Relationship is involved here, too. Writing code that serves as abundant and free building material is an act of generosity. Dare we say we do it for love? Certainly a lot of us love doing it.

Likewise with performing artists. Musicians don't take up an instrument and develop their skills just to make money at it. They do it for love of the experience, of playing together with other musicians, of giving something to an audience, and to the world.

Of course, professionals like to get paid for their work too. That's what makes them professionals.

What if the goods are essentially free (as in beer, air or love)? That's the case with code, music, art, and anything else that can be digitized and copied. Many artists want or need to be paid for what they do. The question is how we get our love to fund theirs -- how we can relate in ways that work financially for both the supply and the demand of essentially free stuff.

The entertainment industry has had an answer ever since the Net showed up. Hollywood wasn't blind to the Net. Quite the opposite. They correctly saw the Net as a way for every device to be zero distance from every other device -- and to pass identical copies of anything between anybody a cost that rounded to zero. They saw this a threat to their incumbent business model. So they came up with a way to deal with that threat: DRM, or Digital Rights Management. DRM worked by crippling recorded goods so it can't easily be copied except by those whose rights were managed by suppliers.

It hasn't worked. A few days ago Steve Jobs said so himself, in a landmark essay titled Thoughs on Music, published on February 6. It not only notes the failure of DRM, but subtly recruits customers and fellow technologists to help Apple convince the record industry that it's best to sell music that isn't DRM'd. He concludes, "Convincing them to license their music to Apple and others DRM-free will create a truly interoperable music marketplace. Apple will embrace this wholeheartedly".

The operative verb here is "license".

Let's ignore the record companies for a minute. Instead, lets look behind them, back up the supply chain, to the first sources of music: the artists. Part of the system we need is already built for these sources, through Creative Commons. By this system, creative sources can choose licenses that specify the freedoms carried by their work, and also specify what can and cannot be done with that work. These licenses are readable by machines as well as by lawyers. That's a great start on the supply side.

Now let's look at the same work from the demand side. What can we do -- as music lovers, or as customers -- to find, use, and even pay for, licensed work? Some mechanisms are there, but nothing yet that is entirely in our control -- that reciprocates and engages on the demand side what Creative Commons provides on the supply side.

TASK OBJECTIVE:
Continue the essay on DRM and music licensing from the point where it stops, picking up after its last sentence.

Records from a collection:
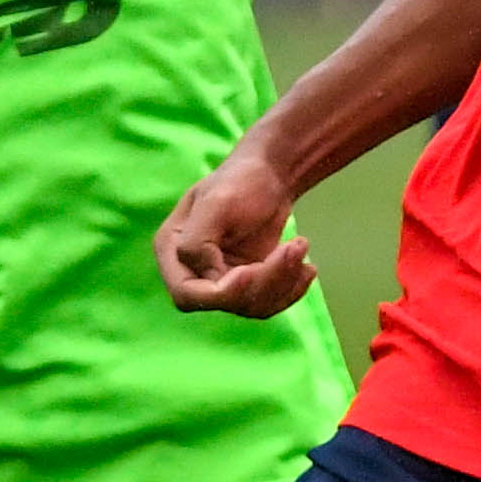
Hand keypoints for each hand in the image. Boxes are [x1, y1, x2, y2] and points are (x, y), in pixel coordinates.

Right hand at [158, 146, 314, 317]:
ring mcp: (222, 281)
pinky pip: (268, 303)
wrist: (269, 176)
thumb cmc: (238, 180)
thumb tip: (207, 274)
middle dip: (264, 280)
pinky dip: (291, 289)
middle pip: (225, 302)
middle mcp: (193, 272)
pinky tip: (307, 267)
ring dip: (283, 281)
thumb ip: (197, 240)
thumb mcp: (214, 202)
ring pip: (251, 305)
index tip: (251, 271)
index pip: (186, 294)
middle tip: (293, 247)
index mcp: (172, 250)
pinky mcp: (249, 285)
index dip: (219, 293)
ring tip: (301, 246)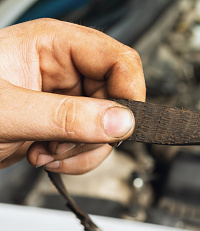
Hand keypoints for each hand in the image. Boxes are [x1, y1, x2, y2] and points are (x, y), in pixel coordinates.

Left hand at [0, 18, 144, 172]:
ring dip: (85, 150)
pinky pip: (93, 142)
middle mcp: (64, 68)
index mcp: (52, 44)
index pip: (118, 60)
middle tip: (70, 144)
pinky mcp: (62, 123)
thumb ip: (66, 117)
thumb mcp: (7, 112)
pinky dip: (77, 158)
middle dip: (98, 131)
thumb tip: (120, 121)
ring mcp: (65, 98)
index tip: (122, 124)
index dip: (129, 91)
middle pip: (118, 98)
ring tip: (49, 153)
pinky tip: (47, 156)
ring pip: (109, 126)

TASK RESULT:
Yes, we can go to websites, subscribe to music services, use iTunes or other supply-controlled intermediating systems and deal with artists inside those systems. But there still isn't anything that allows us to deal directly, on our own terms, with artists and their intermediaries. Put another way, we don't yet have the personal means for establishing relationships with artists.

For example, I relate in some ways to Stewart Copeland, though he doesn't know it. Stewart is best known as the drummer in The Police, even though the band hasn't recorded an album since 1983 and Stewart has since then established himself as a first-rank composer of soundtracks, including "Rumble Fish", "Talk Radio" and "Wall Street". IMDb lists him as a composer of scores for sixty-nine movies and TV productions. You have to hit "page down" six times or more to get to the bottom of the listings. Still, much as I appreciate Stewart's compositions, I've always loved his drumming. I'm not a drummer, but I'm a serviceable percussionist. (When I pick up bongos, congas, a rub-board or a tambourine, I get approving nods from the real musicians I jam with -- as rarely as the occasion arises.) When the Police ceased touring and producing albums, I missed Stewart's drumming most of all.

Last year I got a big charge out of hearing an IT Conversations podcast interview with Stewart, though I was disappointed to hear he doesn't drum much anymore.

Then I heard last week on the radio that the Police may be getting back together and touring again. I can relate to that. But how? Stewart's website is one of those over-produced flash-filled things that recording an performing artists seem to think they need in order to "deliver an experience" or whatever. Nearly every internal link leads to a link-proof something-or-other in the same window, among other annoyances. To call it relationship-proof would be an inderstatement.

So instead let's look at relating through the IT Conversations podcast. I say that because yesterday Phil Windley, who runs IT Conversations, posted Funding Public Radio (and ITC) with VRM on his blog, and listed some of the things he might be looking for from VRM or Vendor Relationship Management. That is, from something that lives on the demand side, but can relate on mutually useful terms with the sjupply side — which in his case is IT Conversations.

Here's the first answer: It can't be limited to a browser. I want a button, or a something, on my MP3 player that allows me to relate not only to IT Conversations as an intermediary, but to the artist as well -- if the artist is interested. They may not be. But I want that function supported. What we need on the user's side is a tool, or a set of tools, that support both independence and engagement.

If what we're looking for doesn't exist, how hard will it be to build? I'm sure it won't be easy, but it will be less hard than it was before the roster of open source tools and applications grew to six figures, which is where it stands now. And that's not counting all the useful standards that are laying around too.

What do we need?

First, I think we need protocols. These should be modeled on the social ones we find in free and open marketplaces. They should work like the ones Sayo talked about in his Socratic dialogue with me on the airplane. They should be simple, useful and secure.

Second, we need ways of supporting transactions. This is a tough one, because to work they need to be low-friction. I should be able to pay IT Conversations (or any public radio station, or any podcaster) as easily as I pay for a coffee. Or better yet, as easily as I tip a barista. So PayPal won't cut it. (Not the way I've experienced PayPal, anyway.)

Third, we need ways of selectively and securely asserting our identities, including our choice to remain anonymous. This means getting past sign-on hurdles on the Web, and past membership silos out in the physical world (such as the ones that require a special card, or whatever). Again, the friction should be as low as possible.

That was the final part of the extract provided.